Here is a Wikipedia link to more information about the Ethiopian military for Michael Riggs. I thought that those TV news reports showing Ethiopian troops with their heavy trucks and hardware looked familiar (Russian, East European, post-Soviet era stuff). The “technicals” (small pickup trucks with mounted heavy caliber automatic rifles and AAA) are Japanese and Korean made vehicles, sourced from select Middle Eastern and North African used car dealers.
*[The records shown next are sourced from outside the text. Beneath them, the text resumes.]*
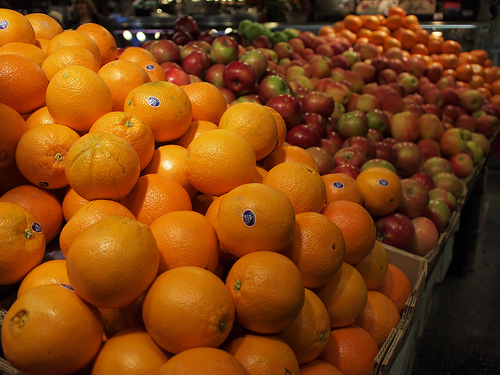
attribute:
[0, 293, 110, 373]
corner — bottom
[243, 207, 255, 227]
sticker — blue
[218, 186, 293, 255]
orange — large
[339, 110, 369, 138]
apple — green, red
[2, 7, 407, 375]
oranges — stacked, closest, piled, navels, numerous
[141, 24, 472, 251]
apples — stacked, piled, numerous, scattered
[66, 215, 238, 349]
three oranges — grouped together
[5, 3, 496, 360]
fruit — bunch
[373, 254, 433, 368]
box — brown, cardboard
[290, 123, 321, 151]
apple — red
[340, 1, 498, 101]
oranges — furthest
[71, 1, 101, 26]
woman — walking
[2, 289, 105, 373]
orange — large, closest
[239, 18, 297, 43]
five apples — green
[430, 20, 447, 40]
light — glaring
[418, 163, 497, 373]
concrete — dark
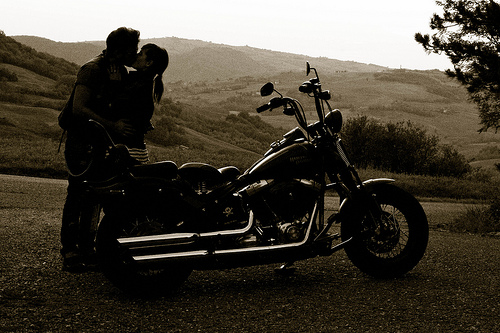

I appreciate the feedback, BRE, even though I come to different conclusions than you do. I am deeply concerned about the perception that the US is acting with very little international cooperation in situations where we percieve ourselves to be facing an Islamist threat. Specifically, in this case, I worry that an invasion the US has condoned, if not helped trigger, has made Somalia less safe. This worries me because you can make an argument that similar situations have occurred in Iraq and Afghanistan – if there’s a trend in US foreign engagement, it appears to be a willingness to trade stability for the percieved security goal of eliminating people potentially associated with Al Qaeda. I’m increasingly unconvinced of the wisdom of this strategy, and the situation in Somalia worries me in particular, because the US government appears to be downplaying some longstanding tensions between Ethiopia and Somalia in allowing Ethiopia to be the agent of change in the Horn. But again, I’m glad you’re putting forth this view of global interest in the situation, even if we’ve come to different conclusions on the advisability of US actions.
The source of the problem is the very involvement of the US in the affairs of the horn of Africa. whether the international community had invested in the transitional somali federal government is immaterial. What the international community and the US have achieved is destablize a stable country after so many years of demagoque warlords propped up by the CIA with American funds and money that helped to prolong the tyranny on the Somali people by the American agents.
My feeling is that the Somalis are paying the price for killing 18 American GI’s.America has long forgottent that her peacekeepers have killed over 10,000 Somali women and Children in one single day. Because those white Anglo-Saxons at the helm of American power place very little value on Black live in their home country the situation in Somalia is an extension of the racist attitudes of the dominant white elite.
I have no doubt that minority Christian Tigre-led Ethiopia regime of Mr. Zenawi is an agent of US. Directly or indirectly the US should be held account for the atrocities and the war-crimes that are committted on their behalf.
I believe and totally see all the acts of violence such as “Suicide Bombing” and “Political Killings” by the Al-shebab and the alliance for the Re-liberation of Somalia as legitimate.
The dangerous conditions created by the Ethiopian Invasion demands such measures. I am not one of those apologetic Somalis that call their people terrorist or they have links to Al-Qaida when their own people are being victimized for reasons of whiteman racism and Jewish led global zionism. I believe and would recommend to the Somali people to go and slaughter every single white man in the dark continent whenever they have the chance and where ever.
I believe and support that the legitimate mechanisms and appropriate prime sponsors of terror and state-led are pridominantly white Anglo-saxons and their stooges every where. I believe this global minority must be seen as what they are bigots that are terrorizing the rest of the world when they are only less then 12% of the people on the face on earth.
I believe be it in Afghanistan, Iraq, or Somalia those who are fighting the instruments of America and their “workers” are doing their nationalistic duties to ebb the “the empire of America” and her Zionist and terrorist agenda. The real Al-Qaida that has the hallmark of terrorist acts is the US. Who else but bombards innocent civilians on daily bases and call them the victims of their “state sponsored terrorism” terrorists.
We are fed up with the American war-machine. And the people of the World emphatically say America your security is in your national border not in the hinderland of Arabia, Asia, or Africa. May be I believe this Devil whiteman should be nuked.